→ Available data
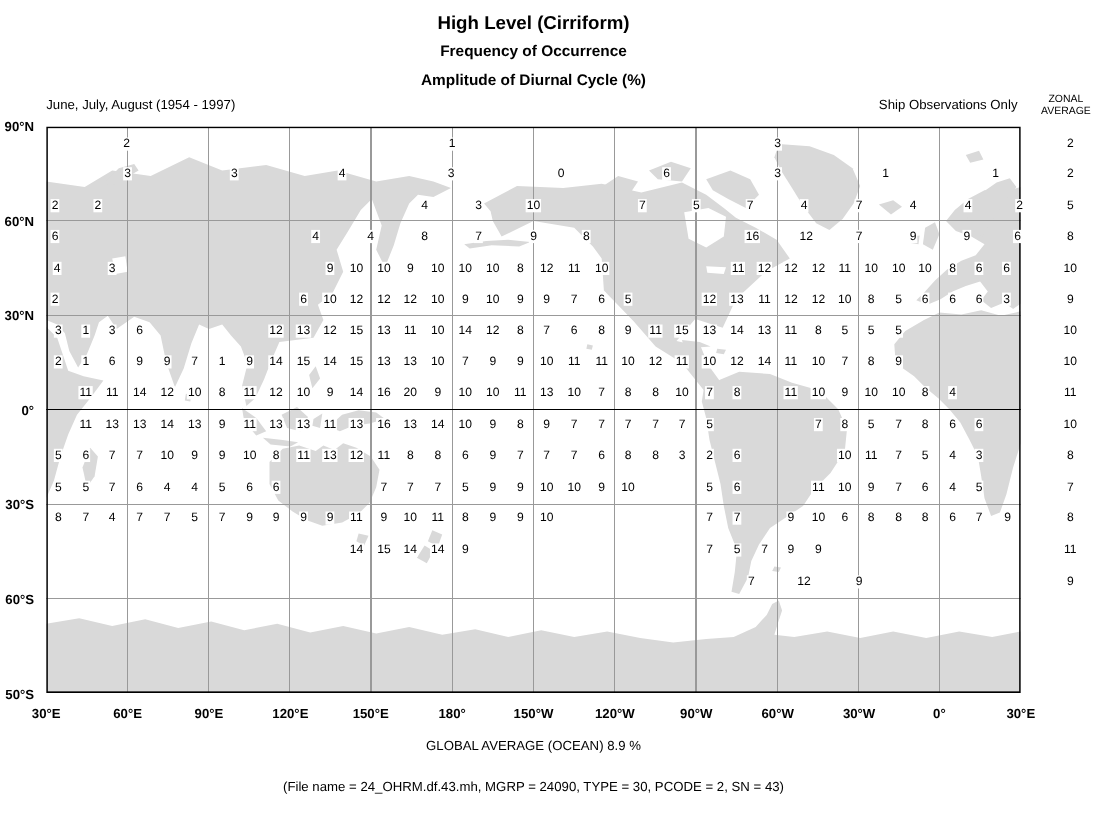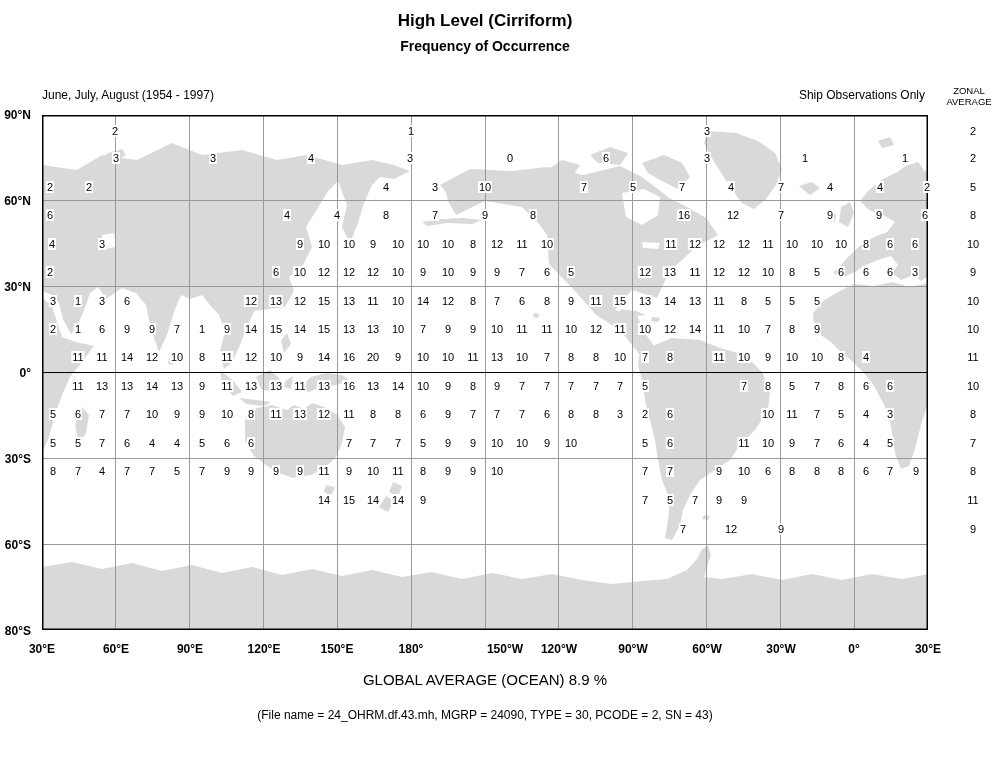--- a/index.html
+++ b/index.html
@@ -14,30 +14,31 @@
   .zonalhdr{right:0px;top:85px;width:58px;text-align:center;font-size:9.5px;line-height:11px;}
   .map{left:42px;top:115px;width:886px;height:515px;}
   .vlayer{left:0;top:0;width:998px;height:760px;pointer-events:none;}
   .v{position:absolute;transform:translate(-50%,-50%);font-size:11px;line-height:12px;
      background:#fff;padding:0 1px;white-space:nowrap;}
   .v.zonal{background:transparent;}
   .latlab{position:absolute;transform:translateY(-50%);left:0;width:31px;text-align:right;
      font-size:12px;font-weight:bold;white-space:nowrap;}
   .lonlab{position:absolute;transform:translate(-50%,-50%);top:649px;font-size:12px;
      font-weight:bold;white-space:nowrap;}
-  .globavg{left:42px;top:671px;width:886px;text-align:center;font-size:15px;}
+  .globavg{left:42px;top:671px;width:886px;text-align:center;font-size:12px;}
   .fileinfo{left:42px;top:708px;width:886px;text-align:center;font-size:12px;}
 </style>
 </head>
 <body>
 
 <div id="app">
 
   <div class="abs title2">Frequency of Occurrence</div>
   <div class="abs title1">High Level (Cirriform)</div>
+  <div class="abs title3">Amplitude of Diurnal Cycle (%)</div>
 
   <div class="abs period">June, July, August (1954 - 1997)</div>
   <div class="abs ship">Ship Observations Only</div>
   <div class="abs zonalhdr">
     <div>ZONAL</div>
     <div>AVERAGE</div>
   </div>
 
   <svg class="abs map" width="886" height="515" viewBox="0 0 886 515">
     <rect x="0" y="0" width="886" height="515" fill="#ffffff"></rect>
@@ -433,28 +434,28 @@
       <span class="v" style="left: 683px; top: 529px;">7</span>
       <span class="v" style="left: 731px; top: 529px;">12</span>
       <span class="v" style="left: 781px; top: 529px;">9</span>
       <span class="v zonal" style="left: 973px; top: 529px;">9</span>
       <span class="latlab" style="top: 115px;">90°N</span>
       <span class="latlab" style="top: 201px;">60°N</span>
       <span class="latlab" style="top: 287px;">30°N</span>
       <span class="latlab" style="top: 373px;">0°</span>
       <span class="latlab" style="top: 459px;">30°S</span>
       <span class="latlab" style="top: 545px;">60°S</span>
-      <span class="latlab" style="top: 631px;">80°S</span>
+      <span class="latlab" style="top: 631px;">50°S</span>
       <span class="lonlab" style="left: 42px;">30°E</span>
       <span class="lonlab" style="left: 116px;">60°E</span>
       <span class="lonlab" style="left: 190px;">90°E</span>
       <span class="lonlab" style="left: 264px;">120°E</span>
       <span class="lonlab" style="left: 337px;">150°E</span>
       <span class="lonlab" style="left: 411px;">180°</span>
-      <span class="lonlab" style="left: 505px;">150°W</span>
+      <span class="lonlab" style="left: 485px;">150°W</span>
       <span class="lonlab" style="left: 559px;">120°W</span>
       <span class="lonlab" style="left: 633px; text-align: center;">90°W</span>
       <span class="lonlab" style="left: 707px;">60°W</span>
       <span class="lonlab" style="left: 781px;">30°W</span>
       <span class="lonlab" style="left: 854px;">0°</span>
       <span class="lonlab" style="left: 928px;">30°E</span>
     </div>
 
   <div class="abs globavg">GLOBAL AVERAGE (OCEAN)   8.9 %</div>
   <div class="abs fileinfo">(File name = 24_OHRM.df.43.mh, MGRP = 24090, TYPE = 30, PCODE = 2, SN = 43)</div>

→ Task goal
Count the lines of the listing above in which the word "right" appears; state only the count.

→ Task solution
2